Flow and Flood Reduction:
The reservoir a mega dam creates not only has dire consequences on the environment upstream, but also negatively affects the lands downstream. A mega dam has the ability to carefully regulate water flow downstream, obscuring its natural run. Watercourses can be so constrained by the dam that water can be nearly non-existent at the mouth of the river, reducing the amount of water available to plant and animal species living downstream and hindering their ability to thrive.
Additionally, before the 1970s dams were constructed so that water was released from the bottom of the reservoir. This water, which is cold, depleted in oxygen, and low in sediment concentration, is much different from the water that would have naturally flowed downstream. Consequently, this different water composition has adverse effects on species downstream, particularly vegetation. Environmentalists brought enough attention to this problem that now old dams are being modified so that warmer more oxygenated water is released from the top the reservoir (Woodward).

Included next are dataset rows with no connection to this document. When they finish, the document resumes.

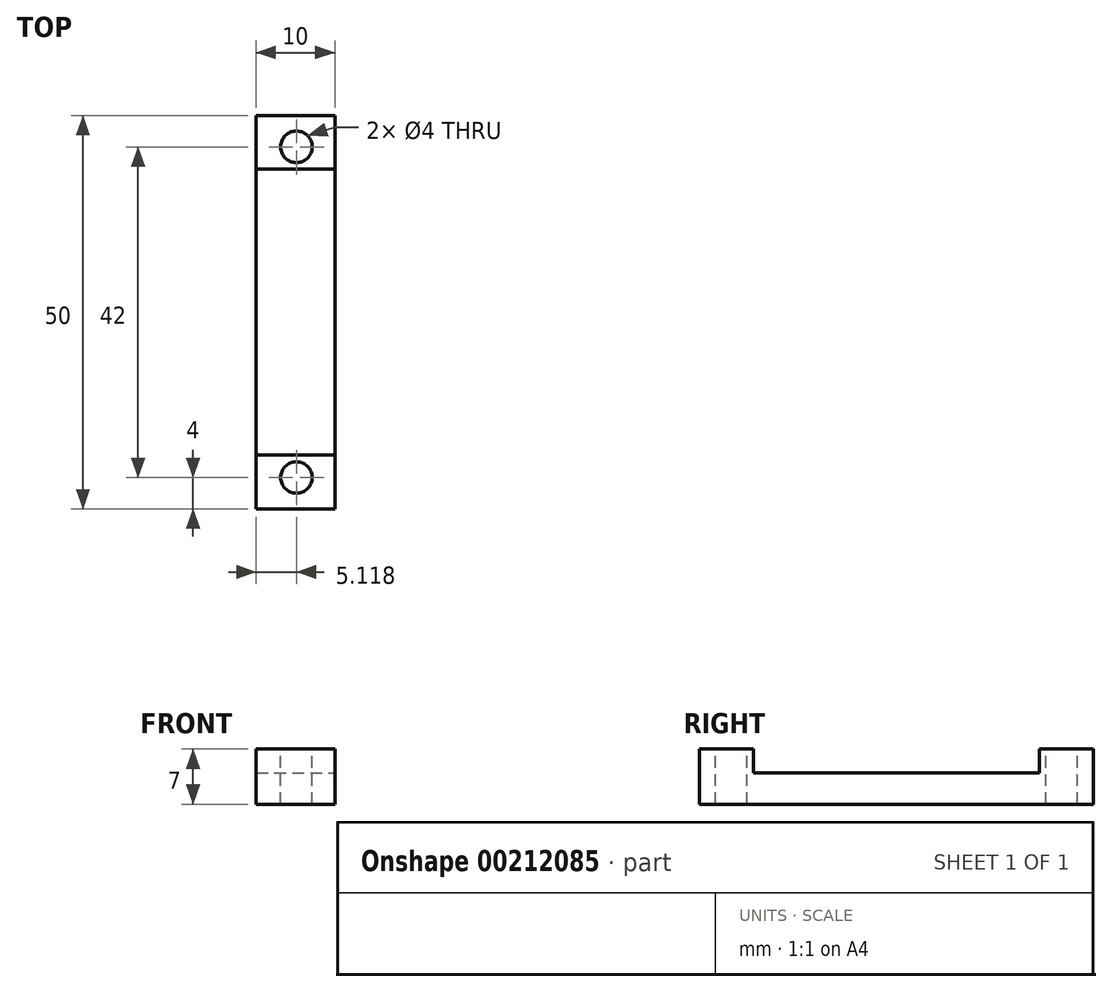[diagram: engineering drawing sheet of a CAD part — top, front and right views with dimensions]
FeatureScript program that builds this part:
annotation { "Feature Type Name" : "Feature", "Feature Type Description" : "" }
export const myFeature = defineFeature(function(context is Context, id is Id, definition is map)
    precondition{}
    {
        {
            var Q0;
            Q0=qCreatedBy(makeId("Top.planeOp"),FACE);
            var sketch = newSketch(context, id + "F0", { "sketchPlane" : qUnion([Q0])});
            skLineSegment(sketch, "E0.bottom", {"start": v(-10.23, 25) * mm, "end": v(-20.23, 25) * mm});
            skLineSegment(sketch, "E0.top", {"start": v(-10.23, -25) * mm, "end": v(-20.23, -25) * mm});
            skLineSegment(sketch, "E0.left", {"start": v(-10.23, 25) * mm, "end": v(-10.23, -25) * mm});
            skLineSegment(sketch, "E0.right", {"start": v(-20.23, 25) * mm, "end": v(-20.23, -25) * mm});
            skSolve(sketch);
        }
        {
            var Q0;
            Q0=makeQuery(id+"F0.imprint","IMPRINT",FACE,{"disambiguationData":[TD([[makeQuery(id+"F0.imprint","IMPRINT",EDGE,{"derivedFrom":sQuery(id+"F0.wireOp",EDGE,"E0.bottom")}),1.0]])]});
            extrude(context, id + "F1", {"entities" : qUnion([Q0]), "depth" : 4 * mm});
        }
        {
            var Q0;
            Q0=makeQuery(id+"F1.opExtrude","CAP_FACE",FACE,{"disambiguationData":[OSD([sQuery(id+"F0.wireOp",EDGE,"E0.bottom"),sQuery(id+"F0.wireOp",EDGE,"E0.top"),sQuery(id+"F0.wireOp",EDGE,"E0.left"),sQuery(id+"F0.wireOp",EDGE,"E0.right")])],"isStart":false});
            var sketch = newSketch(context, id + "F2", { "sketchPlane" : qUnion([Q0])});
            skLineSegment(sketch, "E1.bottom", {"start": v(-20.23, 25) * mm, "end": v(-10.23, 25) * mm});
            skLineSegment(sketch, "E1.top", {"start": v(-20.23, 18.17) * mm, "end": v(-10.23, 18.17) * mm});
            skLineSegment(sketch, "E1.left", {"start": v(-20.23, 25) * mm, "end": v(-20.23, 18.17) * mm});
            skLineSegment(sketch, "E1.right", {"start": v(-10.23, 25) * mm, "end": v(-10.23, 18.17) * mm});
            skLineSegment(sketch, "E2.MirrorCS", {"start": v(-20.23, -25) * mm, "end": v(-10.23, -25) * mm});
            skLineSegment(sketch, "E3.MirrorCS", {"start": v(-20.23, -18.17) * mm, "end": v(-10.23, -18.17) * mm});
            skLineSegment(sketch, "E4.MirrorCS", {"start": v(-20.23, -25) * mm, "end": v(-20.23, -18.17) * mm});
            skLineSegment(sketch, "E5.MirrorCS", {"start": v(-10.23, -25) * mm, "end": v(-10.23, -18.17) * mm});
            skSolve(sketch);
        }
        {
            var Q0;
            Q0=makeQuery(id+"F2.imprint","IMPRINT",FACE,{"disambiguationData":[TD([[makeQuery(id+"F2.imprint","IMPRINT",EDGE,{"derivedFrom":sQuery(id+"F2.wireOp",EDGE,"E1.bottom")}),1.0]])]});
            var Q1;
            Q1=makeQuery(id+"F2.imprint","IMPRINT",FACE,{"disambiguationData":[TD([[makeQuery(id+"F2.imprint","IMPRINT",EDGE,{"derivedFrom":sQuery(id+"F2.wireOp",EDGE,"E2.MirrorCS")}),-1.0]])]});
            extrude(context, id + "F3", {"entities" : qUnion([Q0, Q1]), "operationType" : NewBodyOperationType.ADD, "depth" : 3 * mm});
        }
        {
            var Q0;
            Q0=makeQuery(id+"F1.opExtrude","CAP_FACE",FACE,{"disambiguationData":[OSD([sQuery(id+"F0.wireOp",EDGE,"E0.bottom"),sQuery(id+"F0.wireOp",EDGE,"E0.top"),sQuery(id+"F0.wireOp",EDGE,"E0.left"),sQuery(id+"F0.wireOp",EDGE,"E0.right")])],"isStart":true});
            var sketch = newSketch(context, id + "F4", { "sketchPlane" : qUnion([Q0])});
            skLineSegment(sketch, "E6", {"start": v(-15.11, 21) * mm, "end": v(-15.11, -21) * mm});
            skSolve(sketch);
        }
        {
            var Q0;
            Q0=sQuery(id+"F4.wireOp",VERTEX,"E6.start");
            var Q1;
            Q1=sQuery(id+"F4.wireOp",VERTEX,"E6.end");
            var Q2;
            Q2=makeQuery(id+"F1.opExtrude","SWEPT_BODY",BODY,{"disambiguationData":[OSD([sQuery(id+"F0.wireOp",EDGE,"E0.bottom"),sQuery(id+"F0.wireOp",EDGE,"E0.top"),sQuery(id+"F0.wireOp",EDGE,"E0.left"),sQuery(id+"F0.wireOp",EDGE,"E0.right")])]});
            hole(context, id + "F5", {"style" : HoleStyle.SIMPLE, "endStyle" : HoleEndStyle.THROUGH, "holeDiameter" : 4 * mm, "locations" : qUnion([Q0, Q1]), "scope" : qUnion([Q2]), "isTappedThrough" : true});
        }
    });
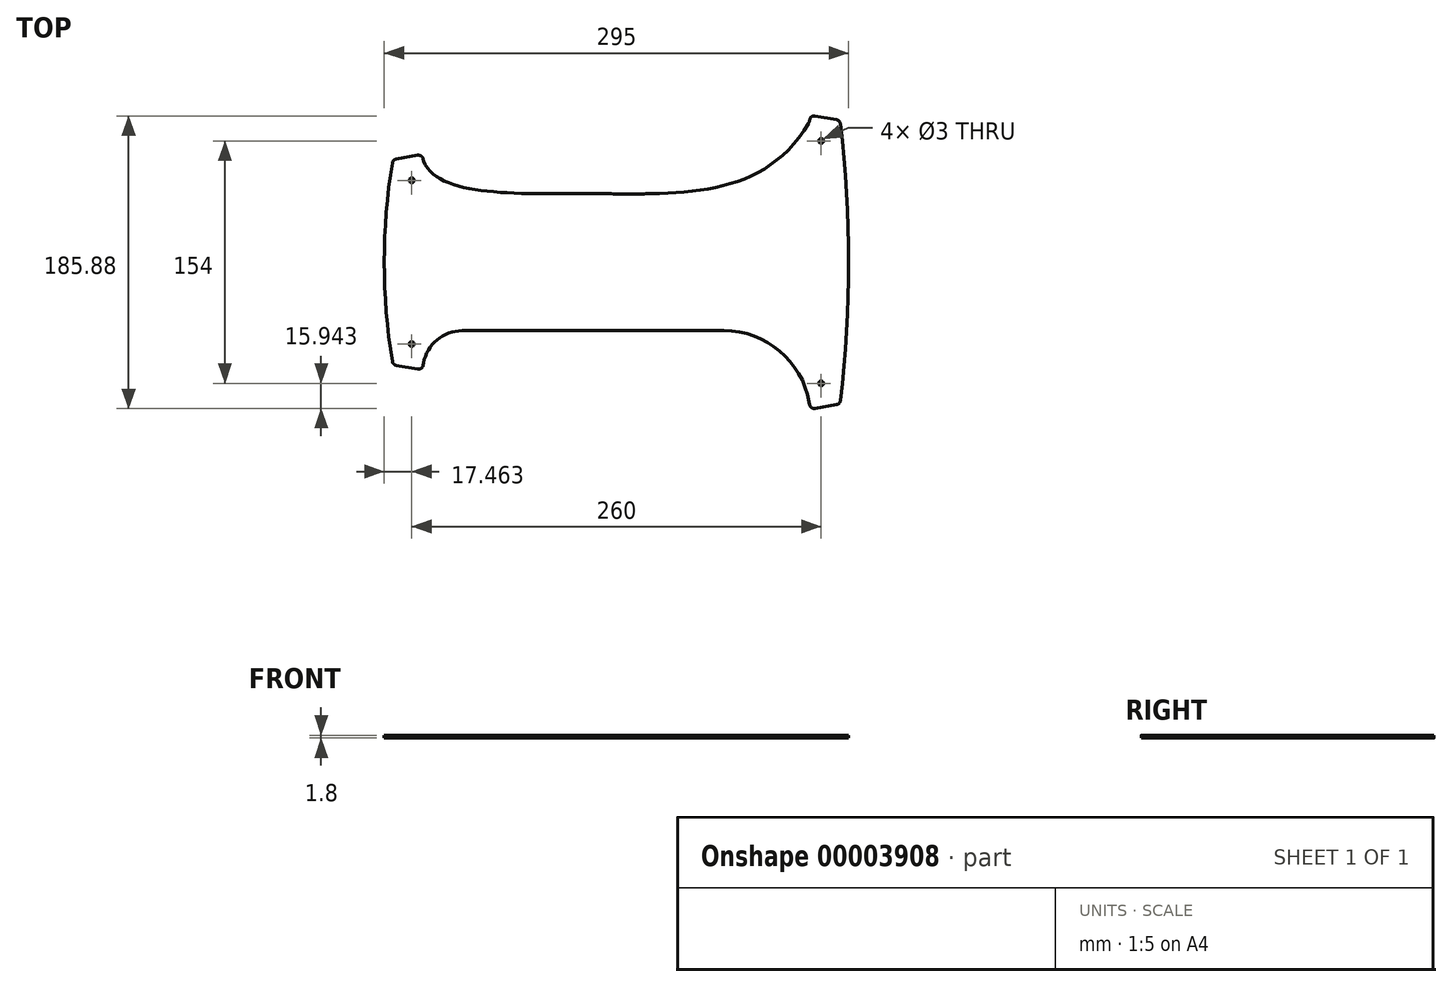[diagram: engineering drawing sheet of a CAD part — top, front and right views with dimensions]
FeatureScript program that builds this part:
annotation { "Feature Type Name" : "Feature", "Feature Type Description" : "" }
export const myFeature = defineFeature(function(context is Context, id is Id, definition is map)
    precondition{}
    {
        {
            var Q0;
            Q0=qCreatedBy(makeId("Top.planeOp"),FACE);
            var sketch = newSketch(context, id + "F0", { "sketchPlane" : qUnion([Q0])});
            skCircle(sketch, "E0", {"center": v(-144.57, -75.39) * mm, "radius": 1.5 * mm});
            skCircle(sketch, "E1", {"center": v(115.43, -100.39) * mm, "radius": 1.5 * mm});
            skLineSegment(sketch, "E2", {"start": v(132.97, -23.39) * mm, "end": v(-162.03, -23.39) * mm});
            skLineSegment(sketch, "E3", {"start": v(-154.44, -88.88) * mm, "end": v(-140.77, -91.29) * mm});
            skLineSegment(sketch, "E4", {"start": v(-137.3, -88.85) * mm, "end": v(-135.21, -77.04) * mm});
            skLineSegment(sketch, "E5", {"start": v(-135.21, -77.04) * mm, "end": v(-153.92, -73.74) * mm});
            skLineSegment(sketch, "E6", {"start": v(-153.92, -73.74) * mm, "end": v(-156.53, -88.5) * mm});
            skLineSegment(sketch, "E7", {"start": v(-137.06, -87.55) * mm, "end": v(-135.21, -77.04) * mm});
            skLineSegment(sketch, "E8", {"start": v(-112.44, -66.89) * mm, "end": v(53.73, -66.89) * mm});
            skLineSegment(sketch, "E9", {"start": v(-144.57, -75.39) * mm, "end": v(-171.48, -228.03) * mm});
            skLineSegment(sketch, "E10", {"start": v(106.08, -102.04) * mm, "end": v(124.79, -98.74) * mm});
            skLineSegment(sketch, "E11", {"start": v(124.79, -98.74) * mm, "end": v(127.4, -113.5) * mm});
            skLineSegment(sketch, "E12", {"start": v(125.2, -113.9) * mm, "end": v(111.64, -116.29) * mm});
            skLineSegment(sketch, "E13", {"start": v(108.16, -113.85) * mm, "end": v(106.08, -102.04) * mm});
            skLineSegment(sketch, "E14", {"start": v(115.43, -100.39) * mm, "end": v(138, -228.41) * mm});
            skLineSegment(sketch, "E15", {"start": v(107.9, -112.34) * mm, "end": v(106.08, -102.04) * mm});
            skPoint(sketch, "E16", {"position": v(122.82, -99.08) * mm});
            skPoint(sketch, "E17", {"position": v(108.05, -101.69) * mm});
            skLineSegment(sketch, "E18", {"start": v(108.05, -101.69) * mm, "end": v(99.36, -52.45) * mm});
            skLineSegment(sketch, "E19", {"start": v(99.36, -52.45) * mm, "end": v(114.14, -49.84) * mm});
            skLineSegment(sketch, "E20", {"start": v(114.14, -49.84) * mm, "end": v(122.82, -99.08) * mm});
            skPoint(sketch, "E21", {"position": v(-137.18, -76.69) * mm});
            skPoint(sketch, "E22", {"position": v(-151.95, -74.08) * mm});
            skLineSegment(sketch, "E23", {"start": v(-151.95, -74.08) * mm, "end": v(-144.14, -29.77) * mm});
            skLineSegment(sketch, "E24", {"start": v(-144.14, -29.77) * mm, "end": v(-129.37, -32.37) * mm});
            skLineSegment(sketch, "E25", {"start": v(-129.37, -32.37) * mm, "end": v(-137.18, -76.69) * mm});
            skCircle(sketch, "E26", {"center": v(-168, -208.34) * mm, "radius": 50 * mm});
            skCircle(sketch, "E27", {"center": v(134.53, -208.72) * mm, "radius": 50 * mm});
            skCircle(sketch, "E28", {"center": v(-144.57, 28.61) * mm, "radius": 1.5 * mm});
            skLineSegment(sketch, "E29", {"start": v(-144.14, -17) * mm, "end": v(-129.37, -14.4) * mm});
            skLineSegment(sketch, "E30", {"start": v(-129.37, -14.4) * mm, "end": v(-137.18, 29.92) * mm});
            skLineSegment(sketch, "E31", {"start": v(-137.18, 29.92) * mm, "end": v(-151.95, 27.31) * mm});
            skLineSegment(sketch, "E32", {"start": v(-151.95, 27.31) * mm, "end": v(-144.14, -17) * mm});
            skLineSegment(sketch, "E33", {"start": v(-137.18, 29.92) * mm, "end": v(-135.21, 30.26) * mm});
            skLineSegment(sketch, "E34", {"start": v(-151.95, 27.31) * mm, "end": v(-153.92, 26.96) * mm});
            skLineSegment(sketch, "E35", {"start": v(-135.21, 30.26) * mm, "end": v(-137.3, 42.08) * mm});
            skLineSegment(sketch, "E36", {"start": v(-140.77, 44.51) * mm, "end": v(-154.44, 42.1) * mm});
            skLineSegment(sketch, "E37", {"start": v(-156.53, 41.74) * mm, "end": v(-153.92, 26.96) * mm});
            skLineSegment(sketch, "E38", {"start": v(-112.44, 20.11) * mm, "end": v(53.73, 20.11) * mm});
            skLineSegment(sketch, "E39", {"start": v(-137.06, 40.77) * mm, "end": v(-135.21, 30.26) * mm});
            skCircle(sketch, "E40", {"center": v(115.43, 53.61) * mm, "radius": 1.5 * mm});
            skLineSegment(sketch, "E41", {"start": v(122.82, 52.31) * mm, "end": v(108.05, 54.92) * mm});
            skLineSegment(sketch, "E42", {"start": v(108.05, 54.92) * mm, "end": v(99.36, 5.68) * mm});
            skLineSegment(sketch, "E43", {"start": v(99.36, 5.68) * mm, "end": v(114.14, 3.07) * mm});
            skLineSegment(sketch, "E44", {"start": v(114.14, 3.07) * mm, "end": v(122.82, 52.31) * mm});
            skLineSegment(sketch, "E45", {"start": v(122.82, 52.31) * mm, "end": v(124.79, 51.96) * mm});
            skLineSegment(sketch, "E46", {"start": v(108.05, 54.92) * mm, "end": v(106.08, 55.26) * mm});
            skLineSegment(sketch, "E47", {"start": v(108.17, 66.78) * mm, "end": v(108.22, 67.07) * mm});
            skLineSegment(sketch, "E48", {"start": v(111.7, 69.5) * mm, "end": v(125.2, 67.12) * mm});
            skLineSegment(sketch, "E49", {"start": v(127.4, 66.74) * mm, "end": v(124.79, 51.96) * mm});
            skLineSegment(sketch, "E50", {"start": v(107.9, 65.56) * mm, "end": v(106.08, 55.26) * mm});
            skArc(sketch, "E51", {"start": v(-156.88, 39.64) * mm, "mid": v(-162.03, -23.39) * mm, "end": v(-156.88, -86.4) * mm});
            skArc(sketch, "E52", {"start": v(127.66, -111.3) * mm, "mid": v(132.97, -23.39) * mm, "end": v(127.66, 64.53) * mm});
            skPoint(sketch, "E53.visualSharp", {"position": v(-156.53, 41.74) * mm});
            skArc(sketch, "E53.filletArc", {"start": v(-154.44, 42.1) * mm, "mid": v(-156.05, 41.26) * mm, "end": v(-156.88, 39.64) * mm});
            skPoint(sketch, "E54.visualSharp", {"position": v(-137.82, 45.04) * mm});
            skArc(sketch, "E54.filletArc", {"start": v(-137.3, 42.08) * mm, "mid": v(-138.53, 44.02) * mm, "end": v(-140.77, 44.51) * mm});
            skPoint(sketch, "E55.visualSharp", {"position": v(-133.42, 20.11) * mm});
            skArc(sketch, "E55.filletArc", {"start": v(-137.06, 40.77) * mm, "mid": v(-128.51, 25.96) * mm, "end": v(-112.44, 20.11) * mm});
            skPoint(sketch, "E56.visualSharp", {"position": v(99.88, 20.11) * mm});
            skArc(sketch, "E56.filletArc", {"start": v(53.73, 20.11) * mm, "mid": v(89.08, 32.98) * mm, "end": v(107.9, 65.56) * mm});
            skPoint(sketch, "E57.visualSharp", {"position": v(108.75, 70.02) * mm});
            skArc(sketch, "E57.filletArc", {"start": v(111.7, 69.5) * mm, "mid": v(109.46, 69) * mm, "end": v(108.22, 67.07) * mm});
            skPoint(sketch, "E58.visualSharp", {"position": v(127.4, 66.74) * mm});
            skArc(sketch, "E58.filletArc", {"start": v(127.66, 64.53) * mm, "mid": v(126.86, 66.23) * mm, "end": v(125.2, 67.12) * mm});
            skPoint(sketch, "E59.visualSharp", {"position": v(127.4, -113.5) * mm});
            skArc(sketch, "E59.filletArc", {"start": v(125.2, -113.9) * mm, "mid": v(126.86, -113) * mm, "end": v(127.66, -111.3) * mm});
            skPoint(sketch, "E60.visualSharp", {"position": v(108.68, -116.8) * mm});
            skArc(sketch, "E60.filletArc", {"start": v(108.16, -113.85) * mm, "mid": v(109.4, -115.8) * mm, "end": v(111.64, -116.29) * mm});
            skPoint(sketch, "E61.visualSharp", {"position": v(99.88, -66.89) * mm});
            skArc(sketch, "E61.filletArc", {"start": v(107.9, -112.34) * mm, "mid": v(89.08, -79.75) * mm, "end": v(53.73, -66.89) * mm});
            skPoint(sketch, "E62.visualSharp", {"position": v(-133.42, -66.89) * mm});
            skArc(sketch, "E62.filletArc", {"start": v(-112.44, -66.89) * mm, "mid": v(-128.51, -72.74) * mm, "end": v(-137.06, -87.55) * mm});
            skPoint(sketch, "E63.visualSharp", {"position": v(-137.82, -91.8) * mm});
            skArc(sketch, "E63.filletArc", {"start": v(-140.77, -91.29) * mm, "mid": v(-138.53, -90.8) * mm, "end": v(-137.3, -88.85) * mm});
            skPoint(sketch, "E64.visualSharp", {"position": v(-156.53, -88.5) * mm});
            skArc(sketch, "E64.filletArc", {"start": v(-156.88, -86.4) * mm, "mid": v(-156.05, -88.03) * mm, "end": v(-154.44, -88.88) * mm});
            skPoint(sketch, "E65", {"position": v(-29.36, 20.11) * mm});
            skFitSpline(sketch, "E66", {"points": [v(107.9, 65.56) * mm, v(-29.36, 20.11) * mm, v(-137.06, 40.77) * mm], "startDerivative": vector(-160.74, -276.84) * mm, "endDerivative": vector(-62.92, 148.77) * mm});
            skArc(sketch, "E67.filletArc", {"start": v(107.43, 64.77) * mm, "mid": v(107.9, 65.74) * mm, "end": v(108.17, 66.78) * mm});
            skSolve(sketch);
        }
        {
            var Q0;
            {var subQ1=sQuery(id+"F0.wireOp",EDGE,"E33");Q0=makeQuery(id+"F0.imprint","IMPRINT",FACE,{"disambiguationData":[TD([[makeQuery(id+"F0.imprint","IMPRINT",EDGE,{"derivedFrom":subQ1}),1.0]])]});}
            var Q1;
            {var subQ5=sQuery(id+"F0.wireOp",EDGE,"E45");Q1=makeQuery(id+"F0.imprint","IMPRINT",FACE,{"disambiguationData":[TD([[makeQuery(id+"F0.imprint","IMPRINT",EDGE,{"derivedFrom":subQ5}),1.0]])]});}
            var Q2;
            {var subQ5=sQuery(id+"F0.wireOp",EDGE,"E6");Q2=makeQuery(id+"F0.imprint","IMPRINT",FACE,{"disambiguationData":[TD([[makeQuery(id+"F0.imprint","IMPRINT",EDGE,{"derivedFrom":subQ5}),1.0]])]});}
            var Q3;
            {var subQ8=sQuery(id+"F0.wireOp",EDGE,"E4");Q3=makeQuery(id+"F0.imprint","IMPRINT",FACE,{"disambiguationData":[TD([[makeQuery(id+"F0.imprint","IMPRINT",EDGE,{"derivedFrom":subQ8}),1.0]])]});}
            var Q4;
            {var subQ5=sQuery(id+"F0.wireOp",EDGE,"E13");Q4=makeQuery(id+"F0.imprint","IMPRINT",FACE,{"disambiguationData":[TD([[makeQuery(id+"F0.imprint","IMPRINT",EDGE,{"derivedFrom":subQ5}),-1.0]])]});}
            var Q5;
            {var subQ3=sQuery(id+"F0.wireOp",EDGE,"E11");Q5=makeQuery(id+"F0.imprint","IMPRINT",FACE,{"disambiguationData":[TD([[makeQuery(id+"F0.imprint","IMPRINT",EDGE,{"derivedFrom":subQ3}),-1.0]])]});}
            var Q6;
            {var subQ2=sQuery(id+"F0.wireOp",EDGE,"E2");Q6=makeQuery(id+"F0.imprint","IMPRINT",FACE,{"disambiguationData":[TD([[makeQuery(id+"F0.imprint","IMPRINT",EDGE,{"derivedFrom":subQ2}),-1.0]])]});}
            var Q7;
            {var subQ8=sQuery(id+"F0.wireOp",EDGE,"E2");Q7=makeQuery(id+"F0.imprint","IMPRINT",FACE,{"disambiguationData":[TD([[makeQuery(id+"F0.imprint","IMPRINT",EDGE,{"derivedFrom":subQ8}),1.0]])]});}
            var Q8;
            Q8=makeQuery(id+"F0.imprint","IMPRINT",FACE,{"disambiguationData":[TD([[makeQuery(id+"F0.imprint","IMPRINT",EDGE,{"derivedFrom":sQuery(id+"F0.wireOp",EDGE,"E29")}),1.0]])]});
            var Q9;
            {var subQ1=sQuery(id+"F0.wireOp",EDGE,"E23");Q9=makeQuery(id+"F0.imprint","IMPRINT",FACE,{"disambiguationData":[TD([[makeQuery(id+"F0.imprint","IMPRINT",EDGE,{"derivedFrom":subQ1}),-1.0]])]});}
            var Q10;
            {var subQ1=sQuery(id+"F0.wireOp",EDGE,"E18");Q10=makeQuery(id+"F0.imprint","IMPRINT",FACE,{"disambiguationData":[TD([[makeQuery(id+"F0.imprint","IMPRINT",EDGE,{"derivedFrom":subQ1}),-1.0]])]});}
            var Q11;
            {var subQ0=sQuery(id+"F0.wireOp",EDGE,"E42");Q11=makeQuery(id+"F0.imprint","IMPRINT",FACE,{"disambiguationData":[TD([[makeQuery(id+"F0.imprint","IMPRINT",EDGE,{"derivedFrom":subQ0}),1.0]])]});}
            var Q12;
            {var subQ1=sQuery(id+"F0.wireOp",EDGE,"E56.filletArc");Q12=makeQuery(id+"F0.imprint","IMPRINT",FACE,{"disambiguationData":[TD([[makeQuery(id+"F0.imprint","IMPRINT",EDGE,{"derivedFrom":subQ1}),1.0]])]});}
            var Q13;
            {var subQ3=sQuery(id+"F0.wireOp",EDGE,"E55.filletArc");Q13=makeQuery(id+"F0.imprint","IMPRINT",FACE,{"disambiguationData":[TD([[makeQuery(id+"F0.imprint","IMPRINT",EDGE,{"derivedFrom":subQ3}),1.0]])]});}
            extrude(context, id + "F1", {"entities" : qUnion([Q0, Q1, Q2, Q3, Q4, Q5, Q6, Q7, Q8, Q9, Q10, Q11, Q12, Q13]), "depth" : 1.8 * mm});
        }
    });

Reservoirs also retain water preventing annual flooding during rainy seasons, which is often detrimental to animal and plant species that depend on the benefits of short term but intense flooding. Though, this ability to control floodwaters does offer several humanitarian benefits and may have been the initial purpose of dams, it also negativity impacts traditional farming practices. Farmers in Egypt and Bangladesh for example, depended on seasonal flooding to carry nutrient rich sediments to fertilize their lands. Additionally, the decrease in water pressure prevents surface water from seeping into natural watertables downstream from the dam, causing natural water sources to become barren, hindering agricultural production (WWF).
Annual floods also have the ability to wash away obstructions along the course of the river, which prevents larger floods from creating catastrophic damage. Without these annual floods, material is allowed to buildup as a result of the dam.